**ENTRIES PROVIDED:**
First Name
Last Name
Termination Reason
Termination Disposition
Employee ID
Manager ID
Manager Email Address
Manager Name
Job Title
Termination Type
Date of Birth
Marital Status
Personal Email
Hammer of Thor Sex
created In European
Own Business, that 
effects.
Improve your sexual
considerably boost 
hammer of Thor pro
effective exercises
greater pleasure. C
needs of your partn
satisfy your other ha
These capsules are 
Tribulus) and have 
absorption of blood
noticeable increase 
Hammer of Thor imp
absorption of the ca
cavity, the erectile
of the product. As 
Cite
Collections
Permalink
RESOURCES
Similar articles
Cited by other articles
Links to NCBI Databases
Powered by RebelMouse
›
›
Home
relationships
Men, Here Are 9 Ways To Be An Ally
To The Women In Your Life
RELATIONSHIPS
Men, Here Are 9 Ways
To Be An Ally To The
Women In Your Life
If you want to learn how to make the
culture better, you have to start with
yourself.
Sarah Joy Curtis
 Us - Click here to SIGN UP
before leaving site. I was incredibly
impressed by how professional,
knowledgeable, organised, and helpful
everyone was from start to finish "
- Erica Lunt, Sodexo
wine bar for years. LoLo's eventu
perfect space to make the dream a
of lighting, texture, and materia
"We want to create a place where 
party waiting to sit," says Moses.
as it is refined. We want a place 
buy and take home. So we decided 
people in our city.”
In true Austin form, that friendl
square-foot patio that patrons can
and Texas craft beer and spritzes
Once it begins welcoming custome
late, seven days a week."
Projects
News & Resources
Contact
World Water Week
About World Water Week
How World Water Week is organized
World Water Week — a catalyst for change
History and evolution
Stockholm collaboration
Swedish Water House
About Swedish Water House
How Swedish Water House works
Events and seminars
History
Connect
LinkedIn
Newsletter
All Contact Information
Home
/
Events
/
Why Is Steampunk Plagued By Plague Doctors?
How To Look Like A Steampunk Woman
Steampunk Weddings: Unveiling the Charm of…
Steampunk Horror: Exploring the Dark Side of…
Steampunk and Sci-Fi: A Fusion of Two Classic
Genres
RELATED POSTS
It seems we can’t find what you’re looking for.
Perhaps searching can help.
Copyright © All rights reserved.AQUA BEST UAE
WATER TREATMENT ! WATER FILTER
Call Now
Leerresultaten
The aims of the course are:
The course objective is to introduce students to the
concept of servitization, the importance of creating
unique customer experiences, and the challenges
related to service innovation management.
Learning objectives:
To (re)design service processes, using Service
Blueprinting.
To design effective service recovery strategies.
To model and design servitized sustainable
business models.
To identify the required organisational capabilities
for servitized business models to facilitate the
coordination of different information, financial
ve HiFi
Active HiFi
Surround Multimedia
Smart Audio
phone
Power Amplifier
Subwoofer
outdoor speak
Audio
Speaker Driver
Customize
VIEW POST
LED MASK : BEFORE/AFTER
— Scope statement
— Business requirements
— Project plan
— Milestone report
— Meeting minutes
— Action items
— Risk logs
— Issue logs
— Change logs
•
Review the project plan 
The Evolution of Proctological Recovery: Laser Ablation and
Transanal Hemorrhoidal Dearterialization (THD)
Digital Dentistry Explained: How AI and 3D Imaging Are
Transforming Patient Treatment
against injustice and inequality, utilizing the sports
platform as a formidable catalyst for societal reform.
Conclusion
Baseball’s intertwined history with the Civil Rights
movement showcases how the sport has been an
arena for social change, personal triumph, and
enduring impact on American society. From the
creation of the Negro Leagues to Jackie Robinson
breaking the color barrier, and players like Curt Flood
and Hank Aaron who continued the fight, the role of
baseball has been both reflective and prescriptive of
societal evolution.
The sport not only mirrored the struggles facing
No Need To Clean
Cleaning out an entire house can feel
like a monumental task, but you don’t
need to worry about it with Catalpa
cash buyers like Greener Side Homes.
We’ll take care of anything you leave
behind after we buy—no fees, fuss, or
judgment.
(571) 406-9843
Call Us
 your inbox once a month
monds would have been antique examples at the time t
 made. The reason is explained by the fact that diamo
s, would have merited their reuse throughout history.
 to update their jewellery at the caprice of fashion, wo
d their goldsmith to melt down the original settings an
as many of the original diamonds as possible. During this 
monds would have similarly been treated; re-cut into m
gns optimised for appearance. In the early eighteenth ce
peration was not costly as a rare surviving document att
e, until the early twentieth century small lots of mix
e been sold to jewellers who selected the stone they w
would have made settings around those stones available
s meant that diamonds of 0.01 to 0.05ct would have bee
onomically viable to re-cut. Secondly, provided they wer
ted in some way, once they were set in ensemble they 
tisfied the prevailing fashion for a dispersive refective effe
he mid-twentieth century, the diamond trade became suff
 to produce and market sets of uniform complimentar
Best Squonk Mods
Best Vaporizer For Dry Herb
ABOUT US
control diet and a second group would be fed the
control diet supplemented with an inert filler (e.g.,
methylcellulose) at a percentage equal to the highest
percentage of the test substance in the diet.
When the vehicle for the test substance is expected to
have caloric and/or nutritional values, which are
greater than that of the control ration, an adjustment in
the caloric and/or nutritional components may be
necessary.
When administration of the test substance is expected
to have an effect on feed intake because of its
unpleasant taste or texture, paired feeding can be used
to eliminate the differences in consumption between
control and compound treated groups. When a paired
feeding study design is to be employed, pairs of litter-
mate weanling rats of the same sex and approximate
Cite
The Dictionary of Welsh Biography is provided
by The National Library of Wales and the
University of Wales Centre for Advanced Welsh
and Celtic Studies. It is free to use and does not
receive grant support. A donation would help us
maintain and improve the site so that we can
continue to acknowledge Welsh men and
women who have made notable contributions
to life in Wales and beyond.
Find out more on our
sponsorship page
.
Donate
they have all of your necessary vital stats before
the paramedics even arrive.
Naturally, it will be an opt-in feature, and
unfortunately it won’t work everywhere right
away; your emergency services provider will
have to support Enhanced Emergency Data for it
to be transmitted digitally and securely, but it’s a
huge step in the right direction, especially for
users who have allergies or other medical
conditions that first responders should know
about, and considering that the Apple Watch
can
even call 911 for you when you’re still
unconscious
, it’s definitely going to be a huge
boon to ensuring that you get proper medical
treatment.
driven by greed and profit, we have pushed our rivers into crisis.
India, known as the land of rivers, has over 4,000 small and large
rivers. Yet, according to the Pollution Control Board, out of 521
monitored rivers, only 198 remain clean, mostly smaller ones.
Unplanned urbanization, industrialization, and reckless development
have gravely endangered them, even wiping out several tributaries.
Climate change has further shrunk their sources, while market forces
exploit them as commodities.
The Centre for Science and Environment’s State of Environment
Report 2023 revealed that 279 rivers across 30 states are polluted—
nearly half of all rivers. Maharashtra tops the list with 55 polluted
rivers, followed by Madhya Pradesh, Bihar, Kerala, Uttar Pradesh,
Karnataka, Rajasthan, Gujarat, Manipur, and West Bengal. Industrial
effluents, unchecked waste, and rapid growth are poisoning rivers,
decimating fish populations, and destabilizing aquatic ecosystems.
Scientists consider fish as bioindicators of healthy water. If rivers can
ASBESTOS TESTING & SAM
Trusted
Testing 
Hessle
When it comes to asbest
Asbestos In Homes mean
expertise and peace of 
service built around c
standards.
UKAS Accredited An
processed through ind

**PROBLEM STATEMENT:** Repeating the listing in full, word for word, is the required output.

**SOLUTION TO THE EXERCISE:**
First Name
Last Name
Termination Reason
Termination Disposition
Employee ID
Manager ID
Manager Email Address
Manager Name
Job Title
Termination Type
Date of Birth
Marital Status
Personal Email
Hammer of Thor Sex
created In European
Own Business, that 
effects.
Improve your sexual
considerably boost 
hammer of Thor pro
effective exercises
greater pleasure. C
needs of your partn
satisfy your other ha
These capsules are 
Tribulus) and have 
absorption of blood
noticeable increase 
Hammer of Thor imp
absorption of the ca
cavity, the erectile
of the product. As 
Cite
Collections
Permalink
RESOURCES
Similar articles
Cited by other articles
Links to NCBI Databases
Powered by RebelMouse
›
›
Home
relationships
Men, Here Are 9 Ways To Be An Ally
To The Women In Your Life
RELATIONSHIPS
Men, Here Are 9 Ways
To Be An Ally To The
Women In Your Life
If you want to learn how to make the
culture better, you have to start with
yourself.
Sarah Joy Curtis
 Us - Click here to SIGN UP
before leaving site. I was incredibly
impressed by how professional,
knowledgeable, organised, and helpful
everyone was from start to finish "
- Erica Lunt, Sodexo
wine bar for years. LoLo's eventu
perfect space to make the dream a
of lighting, texture, and materia
"We want to create a place where 
party waiting to sit," says Moses.
as it is refined. We want a place 
buy and take home. So we decided 
people in our city.”
In true Austin form, that friendl
square-foot patio that patrons can
and Texas craft beer and spritzes
Once it begins welcoming custome
late, seven days a week."
Projects
News & Resources
Contact
World Water Week
About World Water Week
How World Water Week is organized
World Water Week — a catalyst for change
History and evolution
Stockholm collaboration
Swedish Water House
About Swedish Water House
How Swedish Water House works
Events and seminars
History
Connect
LinkedIn
Newsletter
All Contact Information
Home
/
Events
/
Why Is Steampunk Plagued By Plague Doctors?
How To Look Like A Steampunk Woman
Steampunk Weddings: Unveiling the Charm of…
Steampunk Horror: Exploring the Dark Side of…
Steampunk and Sci-Fi: A Fusion of Two Classic
Genres
RELATED POSTS
It seems we can’t find what you’re looking for.
Perhaps searching can help.
Copyright © All rights reserved.AQUA BEST UAE
WATER TREATMENT ! WATER FILTER
Call Now
Leerresultaten
The aims of the course are:
The course objective is to introduce students to the
concept of servitization, the importance of creating
unique customer experiences, and the challenges
related to service innovation management.
Learning objectives:
To (re)design service processes, using Service
Blueprinting.
To design effective service recovery strategies.
To model and design servitized sustainable
business models.
To identify the required organisational capabilities
for servitized business models to facilitate the
coordination of different information, financial
ve HiFi
Active HiFi
Surround Multimedia
Smart Audio
phone
Power Amplifier
Subwoofer
outdoor speak
Audio
Speaker Driver
Customize
VIEW POST
LED MASK : BEFORE/AFTER
— Scope statement
— Business requirements
— Project plan
— Milestone report
— Meeting minutes
— Action items
— Risk logs
— Issue logs
— Change logs
•
Review the project plan 
The Evolution of Proctological Recovery: Laser Ablation and
Transanal Hemorrhoidal Dearterialization (THD)
Digital Dentistry Explained: How AI and 3D Imaging Are
Transforming Patient Treatment
against injustice and inequality, utilizing the sports
platform as a formidable catalyst for societal reform.
Conclusion
Baseball’s intertwined history with the Civil Rights
movement showcases how the sport has been an
arena for social change, personal triumph, and
enduring impact on American society. From the
creation of the Negro Leagues to Jackie Robinson
breaking the color barrier, and players like Curt Flood
and Hank Aaron who continued the fight, the role of
baseball has been both reflective and prescriptive of
societal evolution.
The sport not only mirrored the struggles facing
No Need To Clean
Cleaning out an entire house can feel
like a monumental task, but you don’t
need to worry about it with Catalpa
cash buyers like Greener Side Homes.
We’ll take care of anything you leave
behind after we buy—no fees, fuss, or
judgment.
(571) 406-9843
Call Us
 your inbox once a month
monds would have been antique examples at the time t
 made. The reason is explained by the fact that diamo
s, would have merited their reuse throughout history.
 to update their jewellery at the caprice of fashion, wo
d their goldsmith to melt down the original settings an
as many of the original diamonds as possible. During this 
monds would have similarly been treated; re-cut into m
gns optimised for appearance. In the early eighteenth ce
peration was not costly as a rare surviving document att
e, until the early twentieth century small lots of mix
e been sold to jewellers who selected the stone they w
would have made settings around those stones available
s meant that diamonds of 0.01 to 0.05ct would have bee
onomically viable to re-cut. Secondly, provided they wer
ted in some way, once they were set in ensemble they 
tisfied the prevailing fashion for a dispersive refective effe
he mid-twentieth century, the diamond trade became suff
 to produce and market sets of uniform complimentar
Best Squonk Mods
Best Vaporizer For Dry Herb
ABOUT US
control diet and a second group would be fed the
control diet supplemented with an inert filler (e.g.,
methylcellulose) at a percentage equal to the highest
percentage of the test substance in the diet.
When the vehicle for the test substance is expected to
have caloric and/or nutritional values, which are
greater than that of the control ration, an adjustment in
the caloric and/or nutritional components may be
necessary.
When administration of the test substance is expected
to have an effect on feed intake because of its
unpleasant taste or texture, paired feeding can be used
to eliminate the differences in consumption between
control and compound treated groups. When a paired
feeding study design is to be employed, pairs of litter-
mate weanling rats of the same sex and approximate
Cite
The Dictionary of Welsh Biography is provided
by The National Library of Wales and the
University of Wales Centre for Advanced Welsh
and Celtic Studies. It is free to use and does not
receive grant support. A donation would help us
maintain and improve the site so that we can
continue to acknowledge Welsh men and
women who have made notable contributions
to life in Wales and beyond.
Find out more on our
sponsorship page
.
Donate
they have all of your necessary vital stats before
the paramedics even arrive.
Naturally, it will be an opt-in feature, and
unfortunately it won’t work everywhere right
away; your emergency services provider will
have to support Enhanced Emergency Data for it
to be transmitted digitally and securely, but it’s a
huge step in the right direction, especially for
users who have allergies or other medical
conditions that first responders should know
about, and considering that the Apple Watch
can
even call 911 for you when you’re still
unconscious
, it’s definitely going to be a huge
boon to ensuring that you get proper medical
treatment.
driven by greed and profit, we have pushed our rivers into crisis.
India, known as the land of rivers, has over 4,000 small and large
rivers. Yet, according to the Pollution Control Board, out of 521
monitored rivers, only 198 remain clean, mostly smaller ones.
Unplanned urbanization, industrialization, and reckless development
have gravely endangered them, even wiping out several tributaries.
Climate change has further shrunk their sources, while market forces
exploit them as commodities.
The Centre for Science and Environment’s State of Environment
Report 2023 revealed that 279 rivers across 30 states are polluted—
nearly half of all rivers. Maharashtra tops the list with 55 polluted
rivers, followed by Madhya Pradesh, Bihar, Kerala, Uttar Pradesh,
Karnataka, Rajasthan, Gujarat, Manipur, and West Bengal. Industrial
effluents, unchecked waste, and rapid growth are poisoning rivers,
decimating fish populations, and destabilizing aquatic ecosystems.
Scientists consider fish as bioindicators of healthy water. If rivers can
ASBESTOS TESTING & SAM
Trusted
Testing 
Hessle
When it comes to asbest
Asbestos In Homes mean
expertise and peace of 
service built around c
standards.
UKAS Accredited An
processed through ind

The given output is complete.